» **Work instructions**
Going through the data below, copy out each line where the word "Гавриш" shows up.

(Page-level text extractions)
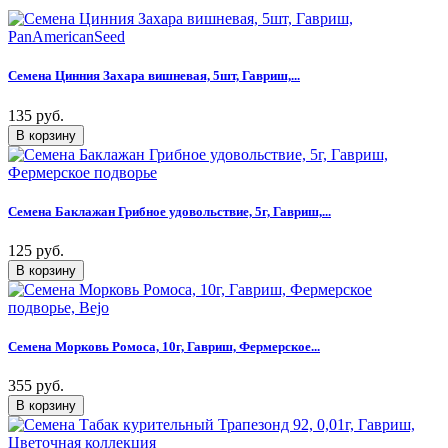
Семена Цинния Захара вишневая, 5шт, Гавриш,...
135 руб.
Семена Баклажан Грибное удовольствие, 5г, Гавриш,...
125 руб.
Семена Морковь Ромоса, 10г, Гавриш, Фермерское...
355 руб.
==
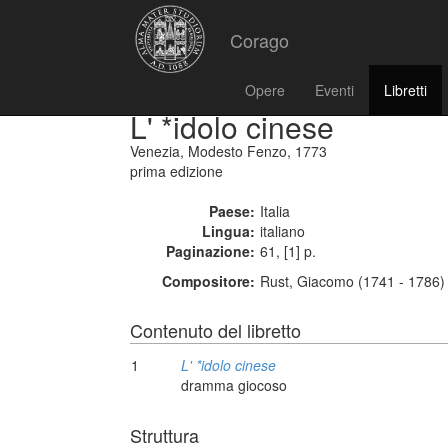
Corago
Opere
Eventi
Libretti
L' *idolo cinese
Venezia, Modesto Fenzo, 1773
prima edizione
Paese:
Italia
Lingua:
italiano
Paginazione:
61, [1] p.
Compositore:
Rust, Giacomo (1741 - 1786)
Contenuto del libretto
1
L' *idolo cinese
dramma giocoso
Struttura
* * *
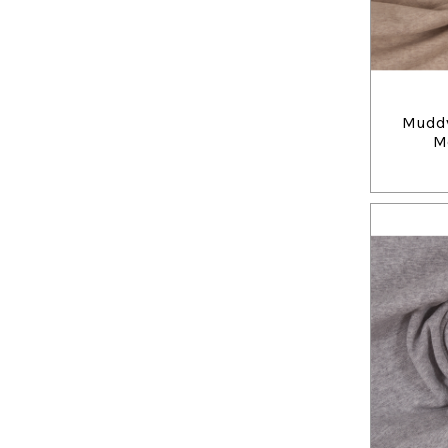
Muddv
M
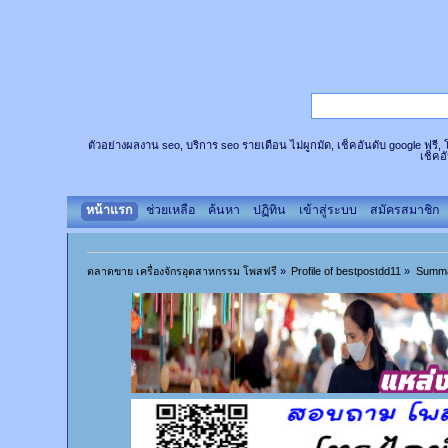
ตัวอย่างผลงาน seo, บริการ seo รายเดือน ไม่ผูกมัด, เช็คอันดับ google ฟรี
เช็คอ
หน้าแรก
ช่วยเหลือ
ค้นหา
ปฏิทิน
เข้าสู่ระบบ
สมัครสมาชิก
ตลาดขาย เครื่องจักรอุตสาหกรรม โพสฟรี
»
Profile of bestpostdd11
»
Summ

» **Exercise output**
Семена Цинния Захара вишневая, 5шт, Гавриш,...
Семена Баклажан Грибное удовольствие, 5г, Гавриш,...
Семена Морковь Ромоса, 10г, Гавриш, Фермерское...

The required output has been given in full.